The PowerPC code generator currently scalarizes vector truncates that would fit in a vector register, resulting in vector extracts, scalar operations, and vector merges. This patch custom lowers a vector truncate that would fit in a register to a vector shuffle instead.
This may be misleading to the reader as it suggests that the byte order within an element in the register is different on little endian systems. It might be clearer to use LLVM-like notation for vectors and write these as:
BE: <MSB1| LSB1, MSB2|LSB2, uu, uu, uu, uu, uu, uu> to <LSB1, LSB2, u, u, u, u, u, u, u, u, u, u, u, u, u, u> LE: < uu, uu, uu, uu, uu, uu, MSB2|LSB2, MSB1| LSB1> to <u, u, u, u, u, u, u, u, u, u, u, u, u, u, LSB2, LSB1>
LGTM. Thanks for exploiting this! Some minor comments.

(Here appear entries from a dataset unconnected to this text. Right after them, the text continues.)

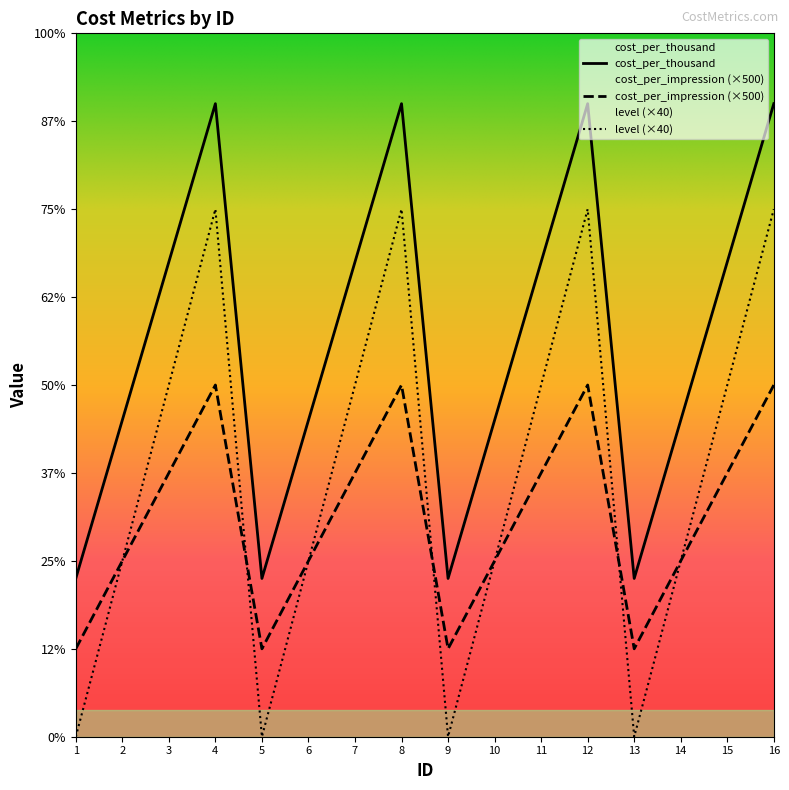

Rank the series by their average value, from lowest to highest.

cost_per_impression (×500), level (×40), cost_per_thousand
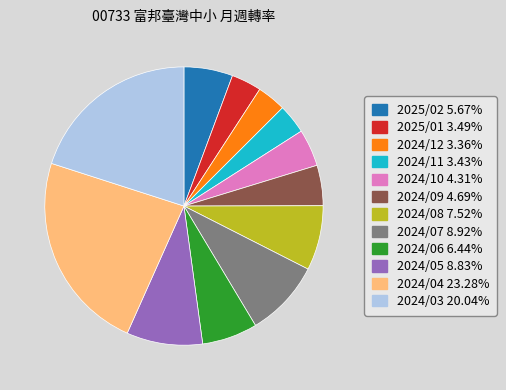

Which has a higher value, 2024/12 or 2024/07?

2024/07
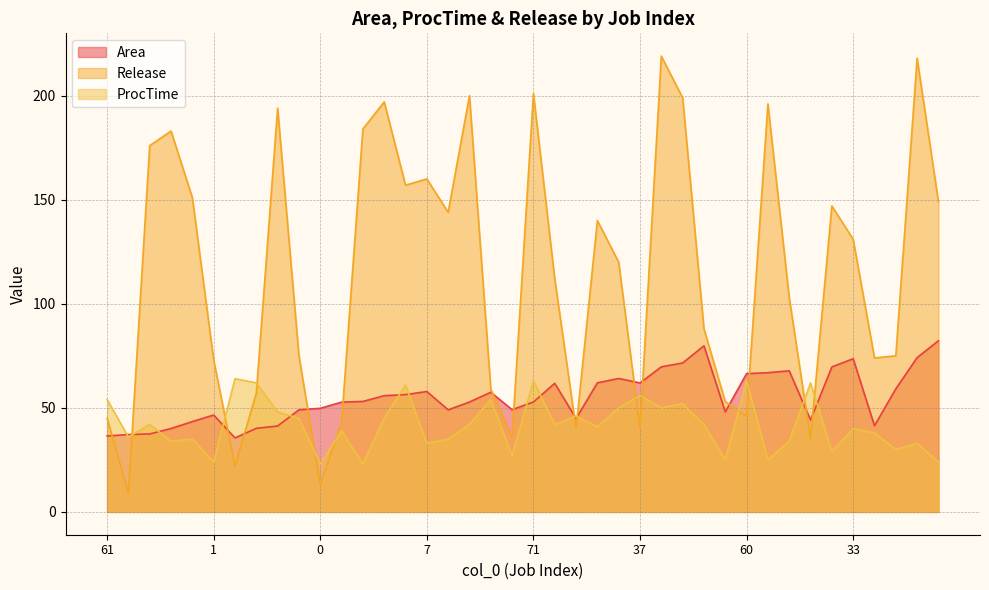

Where is the first local minimum for Area?

63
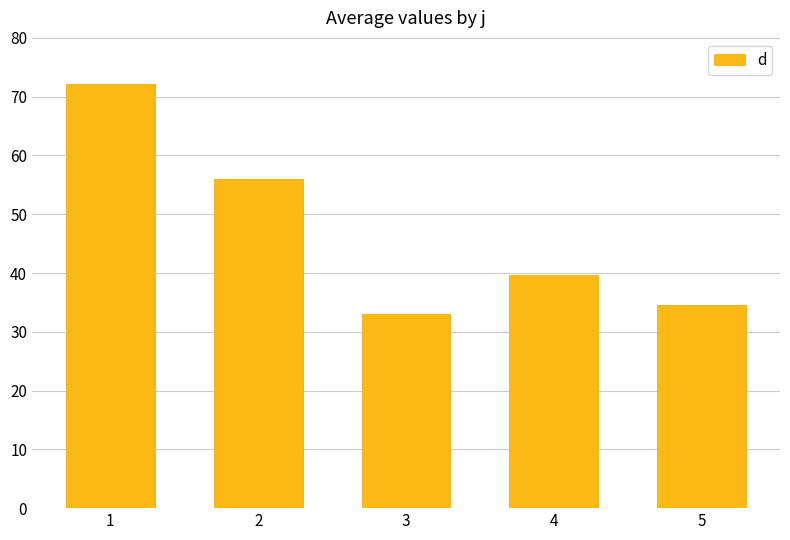

At which label is the value closest to 52?

2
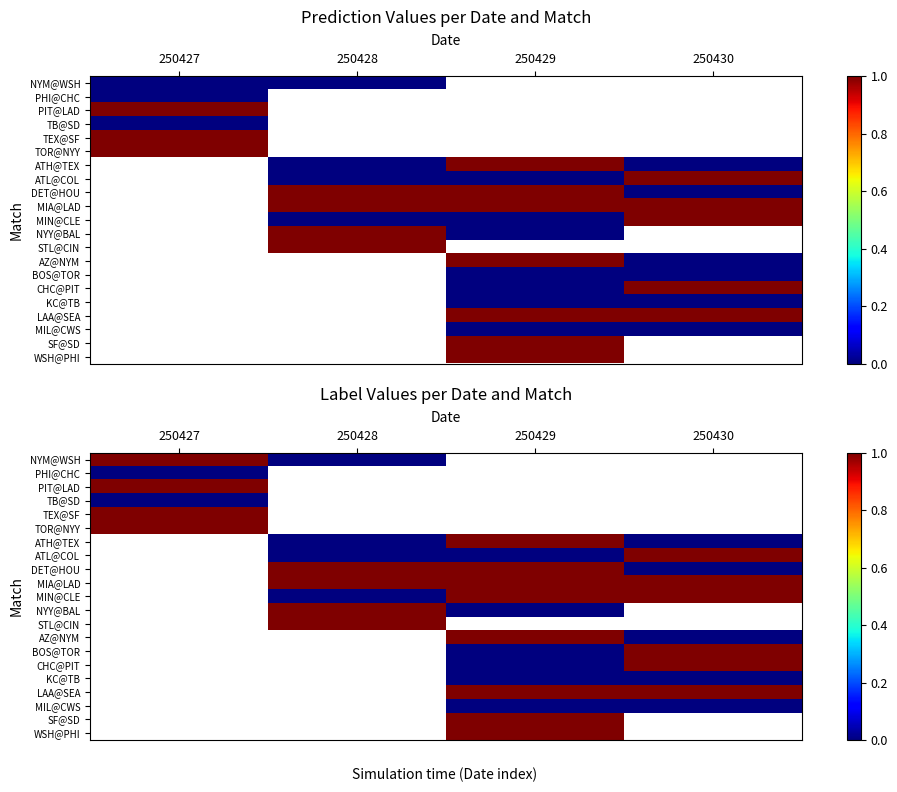

Which has a higher value, 250429 or 250427?

250427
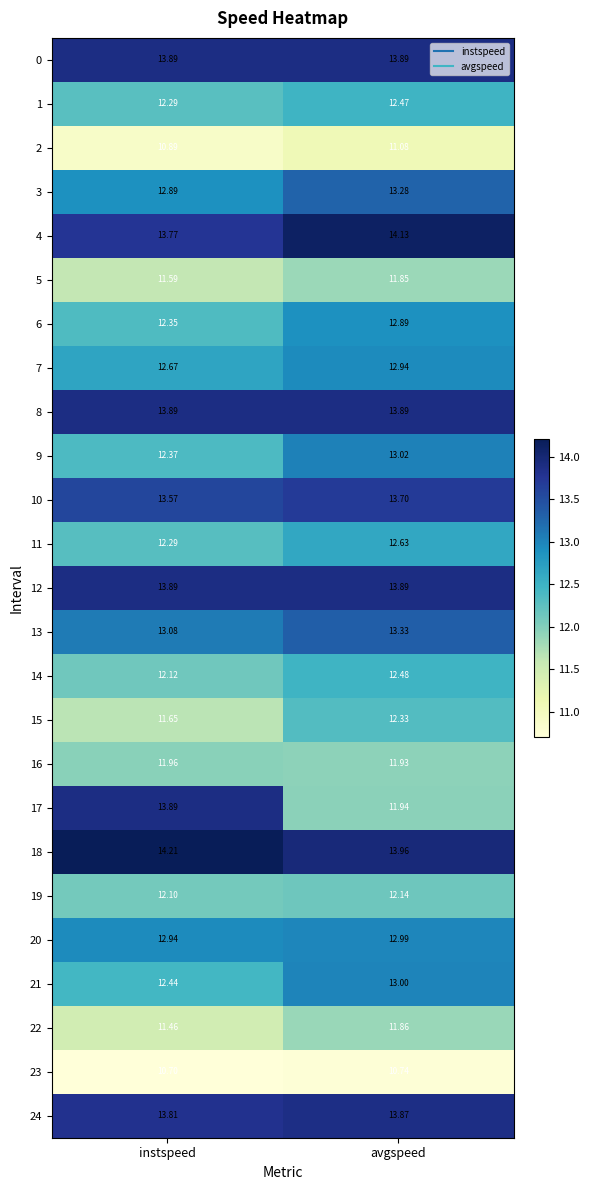

At which label is 24 closest to 13?

instspeed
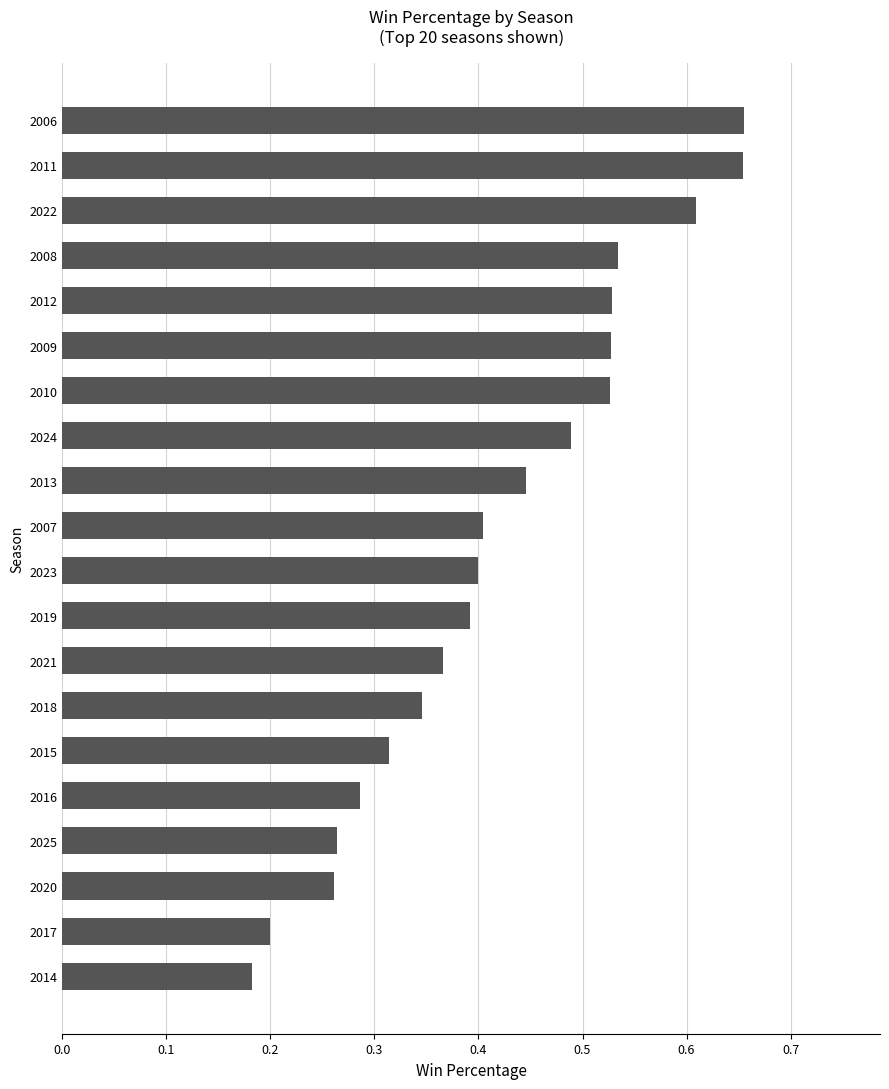

Is it true that the value at 2010 is 0.3?

False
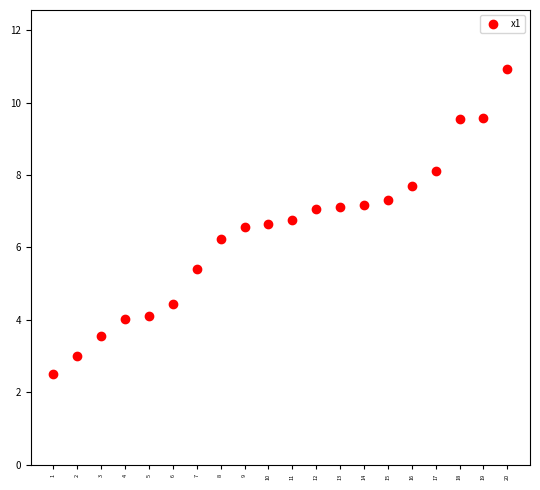

What Y value in the scatter plot is closest to 6?

6.2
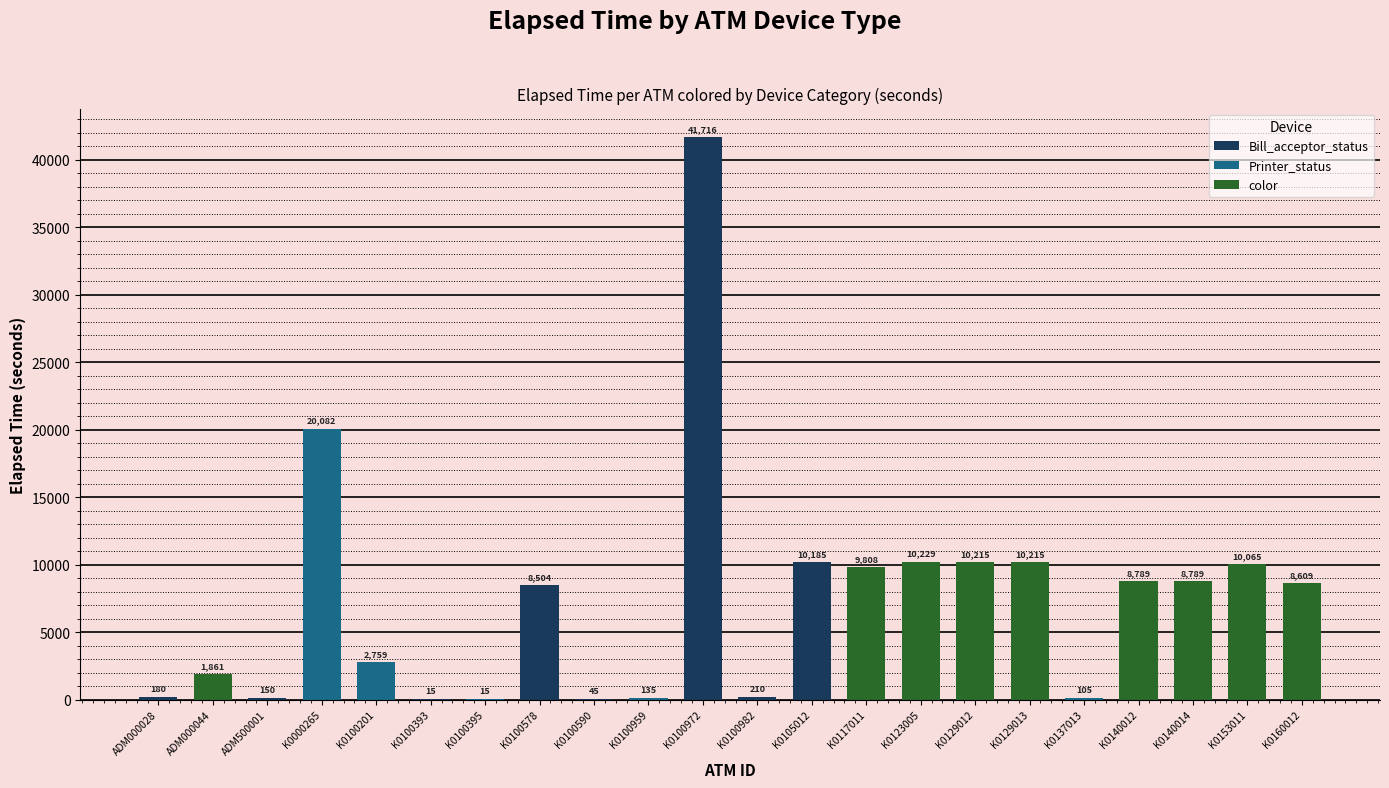

Rank the categories by value from highest to lowest.

K0100972, K0000265, K0123005, K0129012, K0129013, K0105012, K0153011, K0117011, K0140012, K0140014, K0160012, K0100578, K0100201, ADM000044, K0100982, ADM000028, ADM500001, K0100959, K0137013, K0100590, K0100393, K0100395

Maybe add a comment here about why only these 5 target VT are supported?
Comment a little misleading here?
Maybe we can just use WideNumElts + 1 here?
Why we require pwr9 here? I think this should apply to pwr8 and below as well?
Can we add this new testcase in a NFC patch first, then show ONLY the difference caused by this opt here?
It will be great for others to see that this patch reduced the number of instructions from 33 to 1!
Maybe we should either add the check to xxswapd in BE ?
LowerTRUNCATEVector has an if statement checking LE or BE, so even though we want the result to be the same in the end we have to test both LE and BE to test the whole function.